▸ **The task**: Can you extract every line of text from the rows below, word for word and in the same order, leaving the pictures out of your answer?

▸ **Data shown**:
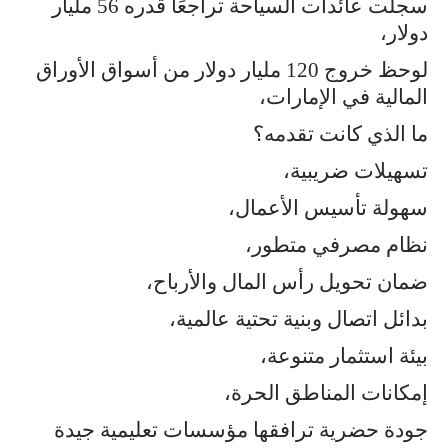
سجلت عائدات السياحة تراجعًا قدره 56 مليار
دولار،
لوحظ خروج 120 مليار دولار من أسواق الأوراق
المالية في الإمارات،
ما الذي كانت تقدمه؟
تسهيلات ضريبية،
سهولة تأسيس الأعمال،
نظام مصرفي متطور،
ضمان تحويل رأس المال والأرباح،
بدائل اتصال وبنية تحتية عالمية،
بيئة استثمار متنوعة،
إمكانات المناطق الحرة،
جودة حضرية ترافقها مؤسسات تعليمية جيدة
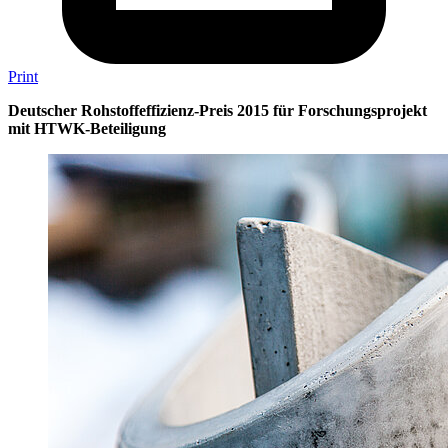
Print
Deutscher Rohstoffeffizienz-Preis 2015 für Forschungsprojekt
mit HTWK-Beteiligung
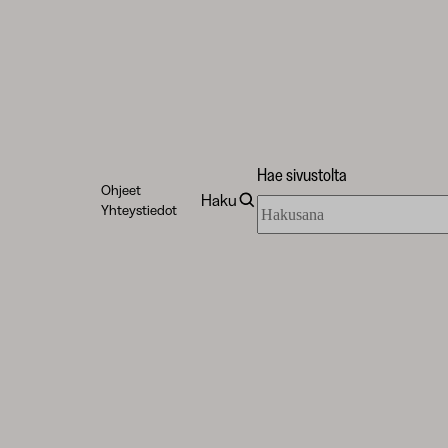
Hae sivustolta
Ohjeet
Haku
Hae
Yhteystiedot
sivustolta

▸ **Task result**:
سجلت عائدات السياحة تراجعًا قدره 56 مليار
دولار،
لوحظ خروج 120 مليار دولار من أسواق الأوراق
المالية في الإمارات،
ما الذي كانت تقدمه؟
تسهيلات ضريبية،
سهولة تأسيس الأعمال،
نظام مصرفي متطور،
ضمان تحويل رأس المال والأرباح،
بدائل اتصال وبنية تحتية عالمية،
بيئة استثمار متنوعة،
إمكانات المناطق الحرة،
جودة حضرية ترافقها مؤسسات تعليمية جيدة
Print
Deutscher Rohstoffeffizienz-Preis 2015 für Forschungsprojekt
mit HTWK-Beteiligung
Hae sivustolta
Ohjeet
Haku
Hae
Yhteystiedot
sivustolta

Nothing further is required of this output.